Purpose of the Study:

  • To characterize the solid-state properties of Myricetin (MYR).
  • To investigate the solubility and stability of MYR in various solution conditions.
  • To provide data guiding the formulation development of MYR for therapeutic applications.

Main Methods:

  • Solid-state characterization using techniques to identify crystal forms.
  • Solubility studies in aqueous solutions.
  • Stability testing under different pH, oxidative, and UV radiation conditions.
  • Partitioning studies to determine log P.

Main Results:

  • Four distinct solid forms of MYR were identified: two hydrates (MYR I, MYR II) and two metastable forms (MYR IA, MYR IIA).
  • All MYR forms exhibited very low aqueous solubility (<5 μg/ml).
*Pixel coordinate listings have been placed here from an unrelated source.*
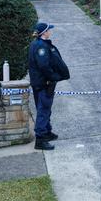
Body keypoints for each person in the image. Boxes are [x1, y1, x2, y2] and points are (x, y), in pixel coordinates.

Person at [28, 22, 70, 150]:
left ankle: (47, 132)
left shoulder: (36, 44)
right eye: (48, 30)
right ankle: (40, 139)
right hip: (44, 83)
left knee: (45, 109)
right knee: (43, 110)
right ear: (44, 33)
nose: (50, 32)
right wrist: (54, 77)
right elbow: (44, 66)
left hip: (40, 83)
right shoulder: (41, 46)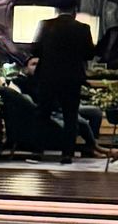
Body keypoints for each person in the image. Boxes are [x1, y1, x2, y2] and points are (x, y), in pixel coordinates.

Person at [28, 10, 94, 162]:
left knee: (42, 113)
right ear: (74, 12)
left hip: (48, 77)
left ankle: (37, 152)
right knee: (70, 116)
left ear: (57, 11)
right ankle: (67, 154)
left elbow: (35, 49)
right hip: (72, 79)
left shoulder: (45, 25)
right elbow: (89, 53)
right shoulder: (83, 28)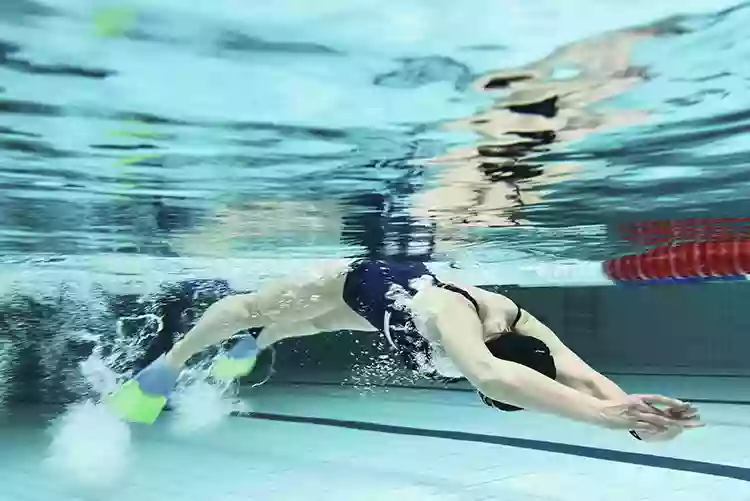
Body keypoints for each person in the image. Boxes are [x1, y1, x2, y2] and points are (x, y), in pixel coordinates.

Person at [107, 259, 702, 440]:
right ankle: (169, 364)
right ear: (497, 351)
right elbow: (495, 378)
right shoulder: (462, 316)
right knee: (253, 308)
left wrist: (635, 415)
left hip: (389, 322)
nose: (479, 389)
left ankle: (253, 345)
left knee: (313, 328)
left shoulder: (526, 332)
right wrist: (601, 417)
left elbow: (589, 376)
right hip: (363, 282)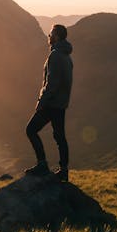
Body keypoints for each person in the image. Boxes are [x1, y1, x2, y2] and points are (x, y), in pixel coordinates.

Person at [25, 24, 73, 181]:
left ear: (56, 36)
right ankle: (64, 170)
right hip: (60, 104)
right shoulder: (67, 56)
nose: (48, 36)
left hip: (51, 103)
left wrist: (41, 101)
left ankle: (42, 164)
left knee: (31, 130)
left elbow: (51, 83)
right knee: (60, 137)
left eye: (50, 34)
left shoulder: (55, 55)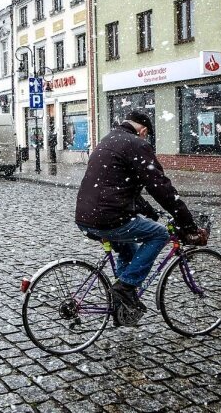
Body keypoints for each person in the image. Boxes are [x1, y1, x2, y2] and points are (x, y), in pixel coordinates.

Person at [75, 110, 208, 325]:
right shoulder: (137, 144)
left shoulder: (109, 140)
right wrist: (187, 222)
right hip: (109, 218)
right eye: (146, 135)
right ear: (143, 130)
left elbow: (121, 186)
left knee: (129, 251)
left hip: (86, 216)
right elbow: (161, 188)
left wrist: (150, 212)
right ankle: (125, 287)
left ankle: (123, 310)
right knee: (160, 235)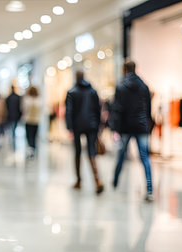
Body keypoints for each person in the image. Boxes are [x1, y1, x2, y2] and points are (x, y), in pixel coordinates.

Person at [110, 60, 154, 202]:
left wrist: (115, 128)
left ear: (124, 70)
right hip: (141, 127)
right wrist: (148, 125)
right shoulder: (144, 86)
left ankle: (115, 182)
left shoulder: (121, 86)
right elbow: (148, 109)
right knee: (145, 158)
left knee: (121, 155)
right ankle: (149, 189)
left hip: (125, 127)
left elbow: (117, 110)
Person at [65, 71, 104, 194]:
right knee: (91, 151)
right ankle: (97, 180)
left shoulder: (71, 92)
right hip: (91, 125)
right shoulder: (93, 91)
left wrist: (69, 127)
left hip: (77, 126)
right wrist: (98, 126)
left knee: (77, 152)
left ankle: (78, 181)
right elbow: (98, 110)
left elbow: (69, 111)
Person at [22, 86, 41, 159]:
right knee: (34, 135)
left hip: (29, 120)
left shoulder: (27, 100)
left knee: (29, 136)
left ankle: (31, 150)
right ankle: (33, 149)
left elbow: (24, 109)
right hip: (35, 120)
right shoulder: (39, 100)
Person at [5, 85, 22, 151]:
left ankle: (12, 139)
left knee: (12, 129)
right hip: (16, 116)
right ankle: (13, 139)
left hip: (10, 116)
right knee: (14, 128)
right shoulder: (18, 97)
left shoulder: (8, 98)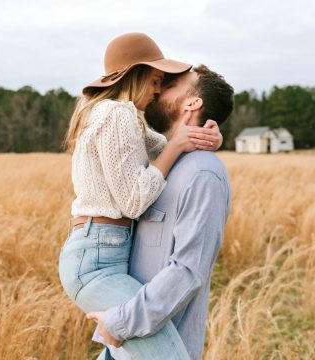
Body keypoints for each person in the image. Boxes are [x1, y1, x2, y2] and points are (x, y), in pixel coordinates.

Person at [58, 33, 223, 360]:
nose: (159, 90)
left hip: (100, 252)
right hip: (96, 260)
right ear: (136, 76)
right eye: (156, 80)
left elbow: (166, 148)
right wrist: (177, 145)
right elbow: (134, 201)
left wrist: (203, 136)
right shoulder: (116, 115)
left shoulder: (117, 116)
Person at [88, 64, 234, 360]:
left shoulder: (203, 174)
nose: (156, 88)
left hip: (156, 349)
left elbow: (188, 271)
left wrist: (120, 323)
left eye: (169, 84)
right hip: (122, 349)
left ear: (192, 103)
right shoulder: (161, 162)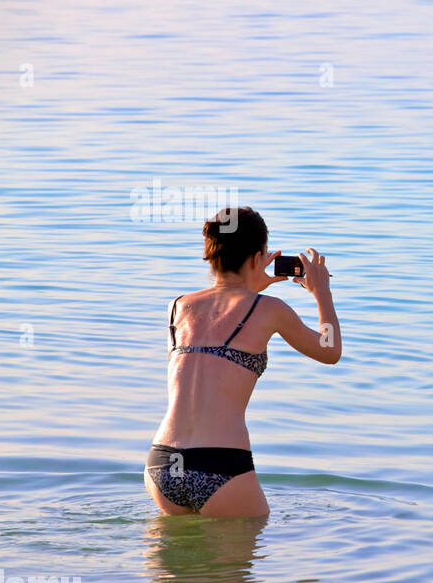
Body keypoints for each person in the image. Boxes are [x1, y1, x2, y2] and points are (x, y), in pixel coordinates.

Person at [145, 207, 341, 516]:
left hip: (164, 464)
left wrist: (248, 286)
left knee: (175, 564)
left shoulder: (177, 306)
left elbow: (222, 314)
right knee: (238, 563)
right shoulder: (269, 309)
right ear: (256, 258)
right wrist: (322, 292)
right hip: (221, 467)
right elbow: (329, 350)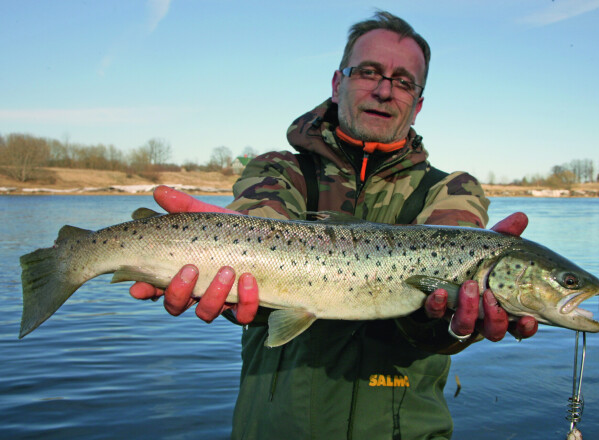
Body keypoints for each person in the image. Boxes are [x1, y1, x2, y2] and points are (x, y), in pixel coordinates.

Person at [130, 11, 538, 439]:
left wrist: (454, 323)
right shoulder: (278, 170)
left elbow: (442, 320)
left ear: (417, 104)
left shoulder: (453, 190)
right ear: (337, 82)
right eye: (369, 72)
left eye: (403, 81)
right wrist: (220, 251)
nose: (384, 90)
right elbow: (258, 228)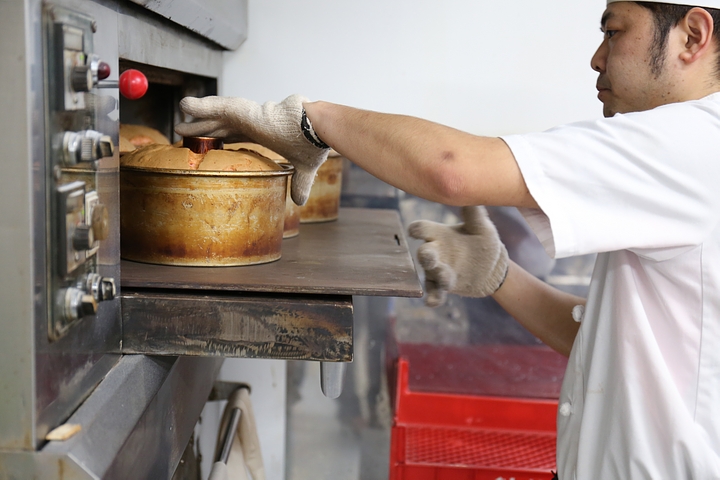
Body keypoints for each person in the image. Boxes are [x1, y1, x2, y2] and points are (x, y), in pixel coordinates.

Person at [175, 0, 720, 477]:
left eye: (613, 30)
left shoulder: (691, 144)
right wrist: (500, 275)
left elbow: (452, 171)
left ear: (692, 36)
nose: (597, 58)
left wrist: (308, 121)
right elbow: (608, 346)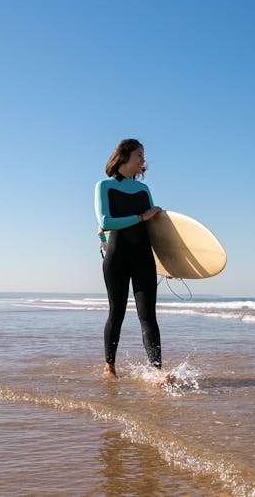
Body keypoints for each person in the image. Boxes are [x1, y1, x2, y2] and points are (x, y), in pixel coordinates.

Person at [94, 139, 165, 380]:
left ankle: (157, 370)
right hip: (117, 257)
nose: (142, 160)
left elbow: (155, 229)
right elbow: (105, 222)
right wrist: (141, 217)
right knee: (117, 313)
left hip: (144, 257)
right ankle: (109, 367)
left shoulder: (144, 191)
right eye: (139, 154)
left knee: (148, 316)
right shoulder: (105, 186)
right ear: (124, 156)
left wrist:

MYR I was the most stable polymorph.
  • MYR degraded rapidly under basic pH and in oxidizing solutions, but showed good stability under UV radiation. Antioxidants improved solution stability.
  • MYR has a log P of 2.94, contributing to its poor water solubility.

Conclusions:

  • Myricetin's poor aqueous solubility and variable stability necessitate careful consideration during formulation development.
  • The identification of multiple solid forms and understanding degradation pathways are critical for creating stable and effective MYR-based drugs.
  • Further research into formulation strategies is required to overcome MYR's solubility and stability challenges for therapeutic use.